Re: Reverse Osmosis Drinking Water
Much of the medical equipment I service is equipped with filtration systems that use hundreds of gallons of water per hour, this water must be clean enough to process medical devices after disinfection and be rinsed after chemical sterilization without contamination.
We use a combination of 5 micron, 1 micron and 0.2 micron filters in series using available everywhere potable water. The housings to hold them are inexpensive and the filter costs are reasonable, considering how much water a normal household would use per year I estimate you could run for a year easily between filter changes and much of the time you only need to change out the 5 and 1 micron filters which get the lions share of the particulates to restore full flow.
http://www.bigbrandwater.com/ultrapleat.html
Filter costs are around $100USD for this type of system to supply drinking water to a family of four for a year. If your water has a large degree of TDS a 10 micron pre-filter is a good idea but unless you were pulling water from a mud river its unnecessary.

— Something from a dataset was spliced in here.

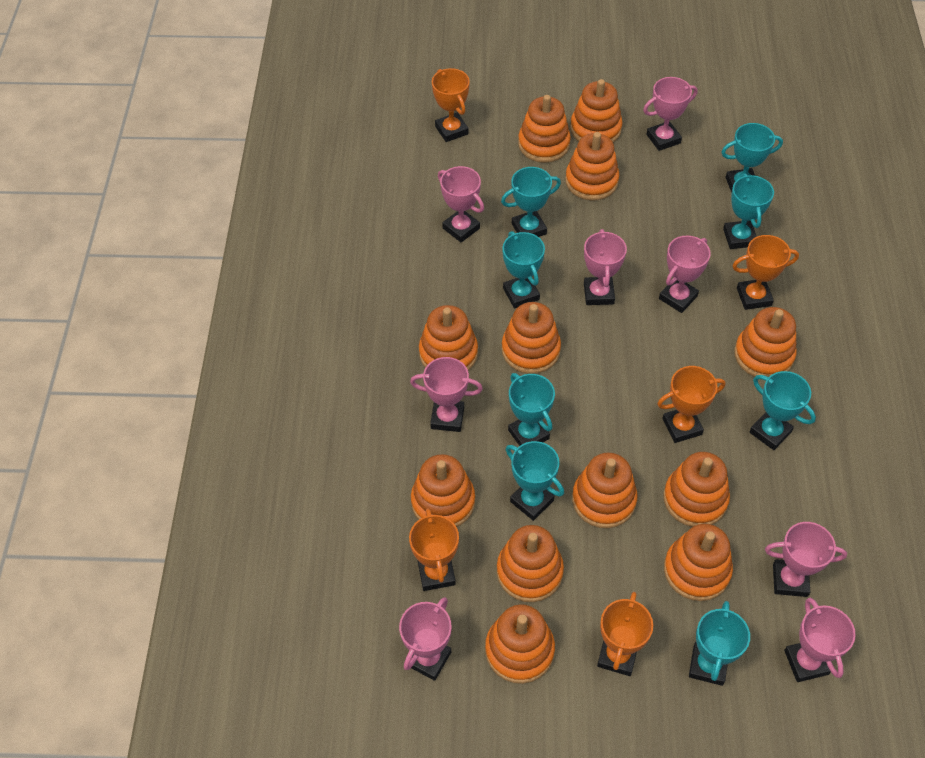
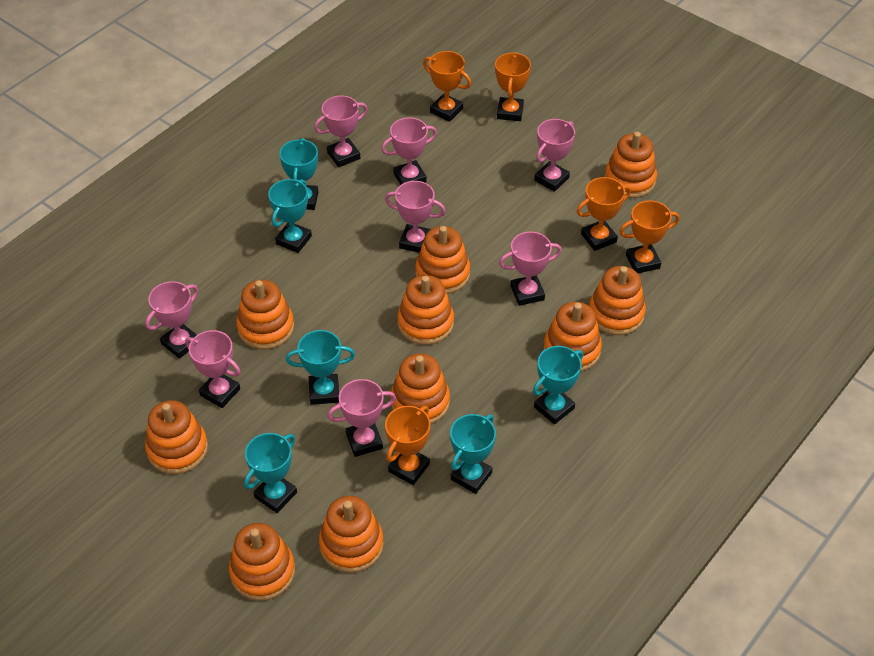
orange stacking toy: [411,454,475,527] [419,305,478,371] [485,604,555,684] [497,525,564,602] [502,302,561,374] [518,95,571,163] [565,132,619,200] [570,79,623,143] [572,453,637,528] [663,452,730,527] [664,524,733,601] [734,307,797,377] = 12 -> [145,400,208,474] [229,523,295,601] [236,280,294,349] [319,496,384,573] [391,353,450,424] [398,275,454,345] [415,226,470,294] [544,302,602,372] [589,266,646,335] [604,132,657,198] = 10
turquoise trophy: [501,167,561,237] [502,231,545,308] [506,441,564,521] [508,373,555,446] [689,601,750,686] [721,123,783,192] [723,173,774,249] [749,371,816,450] = 8 -> [244,433,297,513] [268,179,312,253] [279,138,318,210] [286,330,355,405] [450,414,496,494] [533,346,583,424] = 6

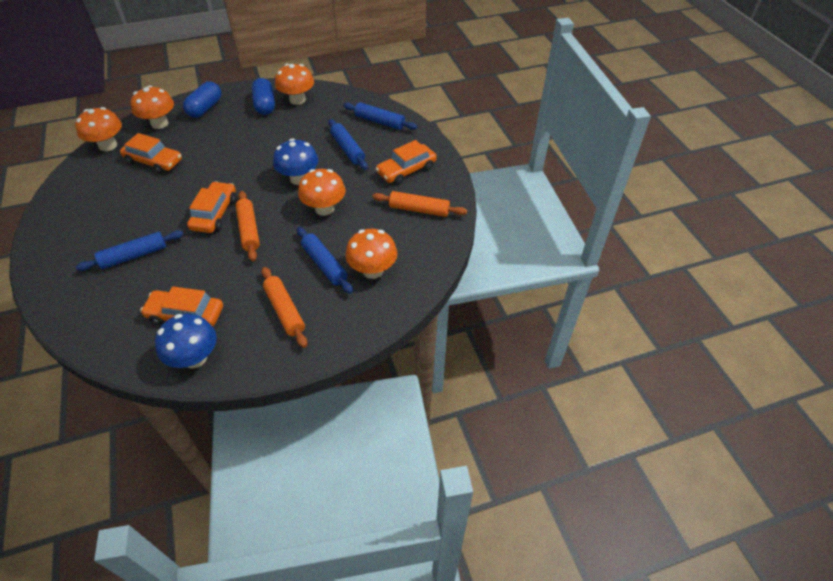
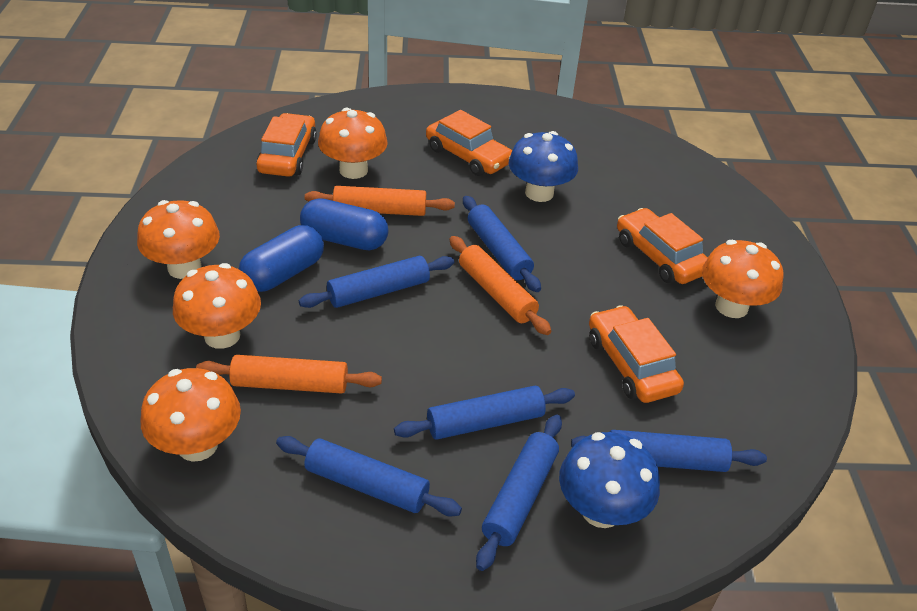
blue rolling pin: [76,230,184,271] [297,227,353,294] [328,119,368,170] [343,102,417,130] = 4 -> [276,436,462,517] [299,256,454,308] [394,386,575,440] [463,196,541,292] [476,415,562,571] [571,430,767,472] = 6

If your water is hard then you need a water softener to precipitate the minerals prior to filtration, BTW softened water is hard on RO filters which raises the costs since you can't eliminate the first shot of salt after regeneration. Softened water will eliminate most scale issues if your producing coffee or need to generate steam by boiling.
Filters don't restrict water flow nearly as much as RO systems with none of the wastage issue and you don't need to pump water at high pressure to get high volumes. I can't envision a situation where you need cleaner water than that unless your running a lab where Pure/WFI water is required and then you would need a still.
I install/repair those too.
http://www.steris.com/products/view.cfm?id=2004
I think people get carried away with the many types of systems available on the market and are confused by the designations. RO is for large facilities where the water is stored for later use or you need to produce DI water, its output pressure is too low for on-demand use in most situations.
0.2 micron filtration is cheap and easily installed with minimum space requirements and needs no high pressure to operate at large volumes and is ideal for on-demand use with no wastage. If you wanted to improve taste a simple carbon filter placed before the 1 micron filter and after the 5 micron filter will do that for you. Don't get carried away, a simple 3 filter+carbon setup will get you the cleanest water you will ever need...including after biological attack.
I do not recommend RO for home use unless you wanted to live on a deserted island and only had salt water available which is where RO shines in effective one pass purification/desalination.
A setup like this is all you will ever need particularly if you already have a softener, its flexible, effective and inexpensive...don't get carried away.